China and Taiwan should find a lot of common ground after they join WTO over opposition to to the trade body's regulations that pry open markets and threaten to stamp out small enterprises, according to renowned American economist and author Hazel Henderson.
Henderson, in Taiwan to attend a conference on future studies, told the Taipei Times yesterday in an exclusive interview that once markets in China and Taiwan are opened to foreign competition by WTO entry small business will be swamped by big companies with enormous financial clout.
Opening the markets, "means the big companies ... and the big capital can come in and out price the smaller companies, out advertise the smaller companies and they will have the market power to do whatever they want," said Henderson.
Small-and-medium-sized enterprises (SMEs) make up the backbone of Taiwan's economy -- accounting for 97 percent of all the nation's enterprises -- and helped the nation weather the Asian financial crisis due to their small capitalization, low debt and flexibility. Across the strait, the Chinese government is struggling to streamline state-run industries, leading to growing unemployment figures but no guarantees local companies will be able to compete under the pressure of foreign competition.

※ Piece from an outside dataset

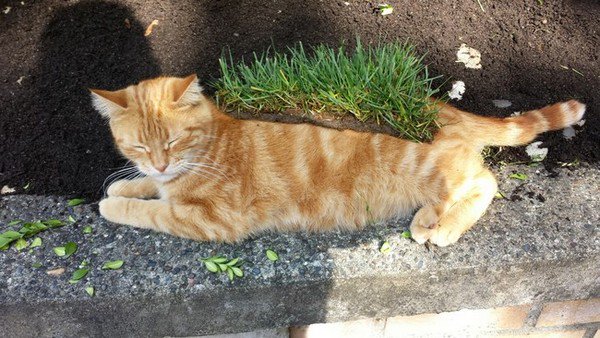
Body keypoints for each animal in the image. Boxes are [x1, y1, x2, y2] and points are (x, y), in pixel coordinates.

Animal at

"Both societies have a lot to lose for having stupid WTO rules," Henderson said. "Together they could really lobby the WTO very powerfully," she said.
In a Ministry of Economics 2000 white paper on SMEs, the government admits that small companies will have to form alliances with much larger firms to survive after WTO entry, and suggests that enterprises work to improve their international marketing, which is identified as a major weakness.
While the flaws Henderson sees in the WTO could be viewed as a boon to cross-strait ties, the organization's agreements "serve to subsidize a lowest common denominator economic playing field -- a vicious circle sliding into global warfare," she explains in a paper to be delivered at the conference starting tomorrow.
Indeed Henderson believes that "... much of today's world trade involves irrational transportation of similar, below-full-cost goods, subsidized by tax-supported transportation and energy infrastructure." Below-full-cost pricing is where companies and governments fail to include the costs of human and environmental capital thereby distorting long-term costs, explained Henderson.
"Once you include in the price system all of these social and environmental costs it automatically pushes you to a longer-term calculation," she said.
"The problem with a lot of the companies in the old economy chemicals, construction, nuclear, fossil fuels ... is that they sometimes don't know the costs they have overhanging their balance sheets," Henderson said.
The recent decision by the government to scrap the Fourth Nuclear Power Plant due to the environmental costs of storing nuclear waste and safety of future generations could be viewed as an example of full-cost pricing.
Some also say that the future budget for an alternative power plan is below full-cost because it does not include the higher cost of fuel for the LNG plants.
Henderson will deliver a speech entitled "Economic Transition Paths to a New Age of Light: information, energy and matter" at a conference on futurism at Tamkang University from Nov. 5 to Nov. 7.